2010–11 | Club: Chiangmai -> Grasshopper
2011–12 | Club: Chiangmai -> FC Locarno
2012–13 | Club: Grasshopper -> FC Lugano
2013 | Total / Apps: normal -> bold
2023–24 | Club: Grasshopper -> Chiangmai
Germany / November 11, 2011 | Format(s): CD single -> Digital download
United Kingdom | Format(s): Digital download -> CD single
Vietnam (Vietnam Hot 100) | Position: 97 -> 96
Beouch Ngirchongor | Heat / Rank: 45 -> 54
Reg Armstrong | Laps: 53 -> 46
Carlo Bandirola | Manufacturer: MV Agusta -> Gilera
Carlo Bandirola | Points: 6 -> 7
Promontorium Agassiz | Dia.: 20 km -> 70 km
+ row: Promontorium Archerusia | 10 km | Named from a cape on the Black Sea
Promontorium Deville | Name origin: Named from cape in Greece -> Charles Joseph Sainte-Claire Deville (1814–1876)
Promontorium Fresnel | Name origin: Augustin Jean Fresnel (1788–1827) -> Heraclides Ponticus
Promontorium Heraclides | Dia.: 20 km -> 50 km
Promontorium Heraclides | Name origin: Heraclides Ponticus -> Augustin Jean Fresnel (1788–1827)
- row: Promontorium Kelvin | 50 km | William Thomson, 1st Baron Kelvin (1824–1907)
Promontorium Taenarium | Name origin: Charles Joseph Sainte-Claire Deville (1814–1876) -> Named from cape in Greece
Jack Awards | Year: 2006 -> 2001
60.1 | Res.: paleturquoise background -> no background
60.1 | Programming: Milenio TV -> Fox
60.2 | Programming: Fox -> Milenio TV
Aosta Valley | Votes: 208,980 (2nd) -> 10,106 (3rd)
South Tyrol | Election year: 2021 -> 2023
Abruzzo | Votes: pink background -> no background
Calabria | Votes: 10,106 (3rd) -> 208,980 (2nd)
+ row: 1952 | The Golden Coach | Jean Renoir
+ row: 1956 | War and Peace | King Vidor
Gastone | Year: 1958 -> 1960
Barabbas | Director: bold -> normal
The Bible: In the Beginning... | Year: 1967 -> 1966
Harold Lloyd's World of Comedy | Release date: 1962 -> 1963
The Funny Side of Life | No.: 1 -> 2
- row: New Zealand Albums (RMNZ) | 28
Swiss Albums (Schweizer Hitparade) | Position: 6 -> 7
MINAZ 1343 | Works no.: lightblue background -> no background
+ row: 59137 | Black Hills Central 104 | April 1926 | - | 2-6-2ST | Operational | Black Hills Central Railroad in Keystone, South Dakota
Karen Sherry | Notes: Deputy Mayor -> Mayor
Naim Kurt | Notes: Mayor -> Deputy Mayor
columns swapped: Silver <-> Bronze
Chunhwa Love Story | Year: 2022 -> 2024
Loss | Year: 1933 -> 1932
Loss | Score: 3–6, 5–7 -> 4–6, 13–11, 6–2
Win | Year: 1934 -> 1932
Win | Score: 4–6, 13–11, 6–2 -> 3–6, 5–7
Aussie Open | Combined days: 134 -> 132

▬▬▬

Copy every line of the listing above, changing nothing.

2010–11 | Club: Chiangmai -> Grasshopper
2011–12 | Club: Chiangmai -> FC Locarno
2012–13 | Club: Grasshopper -> FC Lugano
2013 | Total / Apps: normal -> bold
2023–24 | Club: Grasshopper -> Chiangmai
Germany / November 11, 2011 | Format(s): CD single -> Digital download
United Kingdom | Format(s): Digital download -> CD single
Vietnam (Vietnam Hot 100) | Position: 97 -> 96
Beouch Ngirchongor | Heat / Rank: 45 -> 54
Reg Armstrong | Laps: 53 -> 46
Carlo Bandirola | Manufacturer: MV Agusta -> Gilera
Carlo Bandirola | Points: 6 -> 7
Promontorium Agassiz | Dia.: 20 km -> 70 km
+ row: Promontorium Archerusia | 10 km | Named from a cape on the Black Sea
Promontorium Deville | Name origin: Named from cape in Greece -> Charles Joseph Sainte-Claire Deville (1814–1876)
Promontorium Fresnel | Name origin: Augustin Jean Fresnel (1788–1827) -> Heraclides Ponticus
Promontorium Heraclides | Dia.: 20 km -> 50 km
Promontorium Heraclides | Name origin: Heraclides Ponticus -> Augustin Jean Fresnel (1788–1827)
- row: Promontorium Kelvin | 50 km | William Thomson, 1st Baron Kelvin (1824–1907)
Promontorium Taenarium | Name origin: Charles Joseph Sainte-Claire Deville (1814–1876) -> Named from cape in Greece
Jack Awards | Year: 2006 -> 2001
60.1 | Res.: paleturquoise background -> no background
60.1 | Programming: Milenio TV -> Fox
60.2 | Programming: Fox -> Milenio TV
Aosta Valley | Votes: 208,980 (2nd) -> 10,106 (3rd)
South Tyrol | Election year: 2021 -> 2023
Abruzzo | Votes: pink background -> no background
Calabria | Votes: 10,106 (3rd) -> 208,980 (2nd)
+ row: 1952 | The Golden Coach | Jean Renoir
+ row: 1956 | War and Peace | King Vidor
Gastone | Year: 1958 -> 1960
Barabbas | Director: bold -> normal
The Bible: In the Beginning... | Year: 1967 -> 1966
Harold Lloyd's World of Comedy | Release date: 1962 -> 1963
The Funny Side of Life | No.: 1 -> 2
- row: New Zealand Albums (RMNZ) | 28
Swiss Albums (Schweizer Hitparade) | Position: 6 -> 7
MINAZ 1343 | Works no.: lightblue background -> no background
+ row: 59137 | Black Hills Central 104 | April 1926 | - | 2-6-2ST | Operational | Black Hills Central Railroad in Keystone, South Dakota
Karen Sherry | Notes: Deputy Mayor -> Mayor
Naim Kurt | Notes: Mayor -> Deputy Mayor
columns swapped: Silver <-> Bronze
Chunhwa Love Story | Year: 2022 -> 2024
Loss | Year: 1933 -> 1932
Loss | Score: 3–6, 5–7 -> 4–6, 13–11, 6–2
Win | Year: 1934 -> 1932
Win | Score: 4–6, 13–11, 6–2 -> 3–6, 5–7
Aussie Open | Combined days: 134 -> 132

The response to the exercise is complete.